Laura Tyrylyte, head of public relations at Nord Security, said NordVPN saw twice as much activity on the day of the quake compared to the day before.
"Whenever a government announces an increase in surveillance, internet restrictions, or other types of constraints, people turn to privacy tools," Tyrylyte said.
"This was also seen in the wake of major events such as the Hong Kong protests, the repeal of net neutrality in the US, and the passage of the UK's 'Snoopers' Charter'," she added.
The cryptocurrency community raised millions of dollars' worth of donations that will be sent to Turkey, as an alternative to traditional banking facilities that may have been damaged in the devastation.
Crypto exchange Binance said it will send $100 worth of Binance Coin to all users in cities which have been impacted by the quake.

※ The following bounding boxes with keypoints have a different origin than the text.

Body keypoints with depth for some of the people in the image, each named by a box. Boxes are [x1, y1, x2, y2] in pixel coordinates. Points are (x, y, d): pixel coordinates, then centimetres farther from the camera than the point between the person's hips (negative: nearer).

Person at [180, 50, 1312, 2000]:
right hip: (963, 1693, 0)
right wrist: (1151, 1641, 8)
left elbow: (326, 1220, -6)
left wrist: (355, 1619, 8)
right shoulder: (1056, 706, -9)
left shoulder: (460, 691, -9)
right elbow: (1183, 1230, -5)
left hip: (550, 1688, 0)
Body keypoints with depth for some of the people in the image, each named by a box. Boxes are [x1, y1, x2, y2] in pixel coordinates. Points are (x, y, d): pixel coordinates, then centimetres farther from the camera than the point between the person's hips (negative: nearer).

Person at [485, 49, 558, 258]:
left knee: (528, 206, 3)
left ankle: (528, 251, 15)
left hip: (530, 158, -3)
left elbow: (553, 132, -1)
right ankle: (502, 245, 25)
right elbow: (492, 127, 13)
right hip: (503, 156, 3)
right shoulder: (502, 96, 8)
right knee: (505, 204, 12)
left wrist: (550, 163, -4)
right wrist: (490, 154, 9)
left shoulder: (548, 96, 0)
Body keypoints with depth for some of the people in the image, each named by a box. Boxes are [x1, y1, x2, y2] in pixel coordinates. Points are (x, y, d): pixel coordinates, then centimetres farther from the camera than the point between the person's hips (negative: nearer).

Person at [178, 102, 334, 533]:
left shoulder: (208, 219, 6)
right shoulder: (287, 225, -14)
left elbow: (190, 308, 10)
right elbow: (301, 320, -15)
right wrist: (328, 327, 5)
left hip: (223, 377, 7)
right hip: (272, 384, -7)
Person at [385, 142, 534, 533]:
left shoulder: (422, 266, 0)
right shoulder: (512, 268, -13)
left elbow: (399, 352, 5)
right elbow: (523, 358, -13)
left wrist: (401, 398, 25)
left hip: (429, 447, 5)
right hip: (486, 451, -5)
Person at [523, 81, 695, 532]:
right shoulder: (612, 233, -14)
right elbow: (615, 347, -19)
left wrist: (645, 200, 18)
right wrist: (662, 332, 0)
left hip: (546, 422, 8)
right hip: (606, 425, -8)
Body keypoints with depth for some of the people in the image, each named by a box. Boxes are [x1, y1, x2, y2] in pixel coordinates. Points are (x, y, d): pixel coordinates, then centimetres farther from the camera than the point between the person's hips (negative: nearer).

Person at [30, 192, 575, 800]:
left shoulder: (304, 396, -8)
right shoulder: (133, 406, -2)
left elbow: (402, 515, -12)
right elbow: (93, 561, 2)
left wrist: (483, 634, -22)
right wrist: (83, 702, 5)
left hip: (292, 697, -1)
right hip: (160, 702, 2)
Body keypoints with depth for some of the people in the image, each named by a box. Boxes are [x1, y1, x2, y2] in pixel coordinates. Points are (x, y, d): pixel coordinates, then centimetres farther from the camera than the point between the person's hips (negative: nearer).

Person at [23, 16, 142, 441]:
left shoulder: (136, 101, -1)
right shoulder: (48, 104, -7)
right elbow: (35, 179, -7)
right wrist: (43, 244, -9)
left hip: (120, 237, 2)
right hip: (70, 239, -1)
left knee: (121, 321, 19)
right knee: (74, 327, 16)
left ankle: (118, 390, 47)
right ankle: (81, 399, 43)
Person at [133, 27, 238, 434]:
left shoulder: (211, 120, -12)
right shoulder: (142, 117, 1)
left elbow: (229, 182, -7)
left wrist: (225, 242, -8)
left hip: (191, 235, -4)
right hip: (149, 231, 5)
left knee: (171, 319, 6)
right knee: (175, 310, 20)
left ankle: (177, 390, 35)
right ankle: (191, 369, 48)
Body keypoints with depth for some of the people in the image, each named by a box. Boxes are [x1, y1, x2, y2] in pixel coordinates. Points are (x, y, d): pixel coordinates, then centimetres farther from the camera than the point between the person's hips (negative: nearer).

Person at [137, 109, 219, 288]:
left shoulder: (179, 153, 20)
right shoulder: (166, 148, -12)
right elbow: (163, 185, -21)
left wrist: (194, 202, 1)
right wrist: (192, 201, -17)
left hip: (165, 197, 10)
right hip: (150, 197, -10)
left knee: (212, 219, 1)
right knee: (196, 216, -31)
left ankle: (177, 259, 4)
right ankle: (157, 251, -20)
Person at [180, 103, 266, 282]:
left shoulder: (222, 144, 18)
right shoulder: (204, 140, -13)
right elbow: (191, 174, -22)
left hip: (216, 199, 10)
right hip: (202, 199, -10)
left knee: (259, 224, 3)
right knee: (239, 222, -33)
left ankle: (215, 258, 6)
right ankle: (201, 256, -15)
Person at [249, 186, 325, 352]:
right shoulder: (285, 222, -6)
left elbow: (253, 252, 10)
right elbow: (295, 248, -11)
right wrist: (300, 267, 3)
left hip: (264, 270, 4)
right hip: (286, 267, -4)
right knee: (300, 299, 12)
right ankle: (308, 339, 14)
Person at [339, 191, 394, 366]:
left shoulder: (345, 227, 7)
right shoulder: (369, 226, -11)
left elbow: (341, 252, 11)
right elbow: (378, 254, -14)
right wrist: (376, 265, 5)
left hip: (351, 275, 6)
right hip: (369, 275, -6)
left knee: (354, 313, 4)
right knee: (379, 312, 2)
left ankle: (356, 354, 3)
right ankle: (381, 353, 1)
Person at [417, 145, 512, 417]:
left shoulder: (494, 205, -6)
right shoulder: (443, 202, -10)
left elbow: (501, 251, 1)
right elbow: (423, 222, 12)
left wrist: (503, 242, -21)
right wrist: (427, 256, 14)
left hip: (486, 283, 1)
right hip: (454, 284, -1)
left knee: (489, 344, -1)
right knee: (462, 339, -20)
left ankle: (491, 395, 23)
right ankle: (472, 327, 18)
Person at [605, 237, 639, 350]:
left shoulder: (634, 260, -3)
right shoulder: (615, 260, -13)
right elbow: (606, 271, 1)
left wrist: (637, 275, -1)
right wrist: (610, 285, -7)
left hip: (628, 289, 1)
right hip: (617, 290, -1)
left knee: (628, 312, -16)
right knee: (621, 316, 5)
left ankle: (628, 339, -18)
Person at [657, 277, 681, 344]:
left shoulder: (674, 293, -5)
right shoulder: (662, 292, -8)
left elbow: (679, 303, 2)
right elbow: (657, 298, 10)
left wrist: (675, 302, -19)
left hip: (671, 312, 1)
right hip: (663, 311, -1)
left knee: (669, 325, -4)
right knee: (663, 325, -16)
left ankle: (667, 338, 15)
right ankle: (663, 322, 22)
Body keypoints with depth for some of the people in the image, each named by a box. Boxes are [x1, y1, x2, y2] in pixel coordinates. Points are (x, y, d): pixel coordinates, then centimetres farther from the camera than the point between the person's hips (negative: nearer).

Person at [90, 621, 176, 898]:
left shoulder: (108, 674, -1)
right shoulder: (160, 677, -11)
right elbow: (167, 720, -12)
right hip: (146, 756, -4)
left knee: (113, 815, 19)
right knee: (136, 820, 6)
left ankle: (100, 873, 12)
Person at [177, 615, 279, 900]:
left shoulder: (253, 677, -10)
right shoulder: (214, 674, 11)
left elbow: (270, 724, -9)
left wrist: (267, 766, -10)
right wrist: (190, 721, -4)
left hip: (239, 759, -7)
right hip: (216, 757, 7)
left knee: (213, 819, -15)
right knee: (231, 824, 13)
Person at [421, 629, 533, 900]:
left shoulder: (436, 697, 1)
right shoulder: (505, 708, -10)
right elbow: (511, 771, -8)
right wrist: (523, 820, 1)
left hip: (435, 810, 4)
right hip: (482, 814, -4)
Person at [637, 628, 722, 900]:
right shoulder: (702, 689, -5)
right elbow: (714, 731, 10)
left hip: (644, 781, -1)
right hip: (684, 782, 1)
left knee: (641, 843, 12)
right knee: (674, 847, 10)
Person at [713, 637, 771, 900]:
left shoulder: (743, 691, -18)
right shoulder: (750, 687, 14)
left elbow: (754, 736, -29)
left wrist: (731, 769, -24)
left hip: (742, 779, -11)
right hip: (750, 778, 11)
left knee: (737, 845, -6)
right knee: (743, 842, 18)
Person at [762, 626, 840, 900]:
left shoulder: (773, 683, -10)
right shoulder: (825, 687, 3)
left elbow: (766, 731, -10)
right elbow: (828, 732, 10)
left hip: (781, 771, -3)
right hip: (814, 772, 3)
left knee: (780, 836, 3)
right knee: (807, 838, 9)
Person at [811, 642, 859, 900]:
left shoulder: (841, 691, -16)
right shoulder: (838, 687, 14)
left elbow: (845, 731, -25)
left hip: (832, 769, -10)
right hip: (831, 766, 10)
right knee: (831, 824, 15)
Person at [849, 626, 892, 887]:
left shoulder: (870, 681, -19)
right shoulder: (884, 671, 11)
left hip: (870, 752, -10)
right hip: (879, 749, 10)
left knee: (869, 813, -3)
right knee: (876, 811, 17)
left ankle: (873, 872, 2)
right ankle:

It estimates that approximately $5 million will be donated in total.
Cryptocurrency exchanges Okx and Bitget have also respectively donated one million Turkish lira (about $53,000) in financial aid for those affected.
The use of cryptocurrencies and crypto assets to purchase goods and services has been banned in Turkey since 2021.
However, the country's Financial Crimes Investigation Board (MASAK) approved an initiative by Ahbap, a charity, to receive cryptocurrency donations, according to founder and singer Haluk Levent.
The Ministry of Treasury and Finance, which oversees MASAK, did not respond to a request for comment.
Regulation of crypto currencies has come into sharp focus following the collapse of several platforms last year, increased volatility and the potential for scammers.
Developers worldwide have used created websites for crisis assistance - making all of the projects open source and easy to use in a country with hampered internet access.
Students and alumni from Middle East Technical University in Ankara started working on Afetbilgi.com, Turkish for "disaster information", 30 hours after the earthquake hit.
The hub, which was started by five colleague students and has grown to a team of 25, hosts links for temporary accommodation, food distributors, blood and stem cell donations, and veterinary services.
"The main challenge was to keep it simple. There is so much information, so many different sources. We had to cut down on what was necessary, and what was easy to verify for us", Alperen Keles, a 23 year-old PhD student, said in emailed comments.
Since its launch, the website has had more than 14 millions requests, and close to 1 million unique visitors.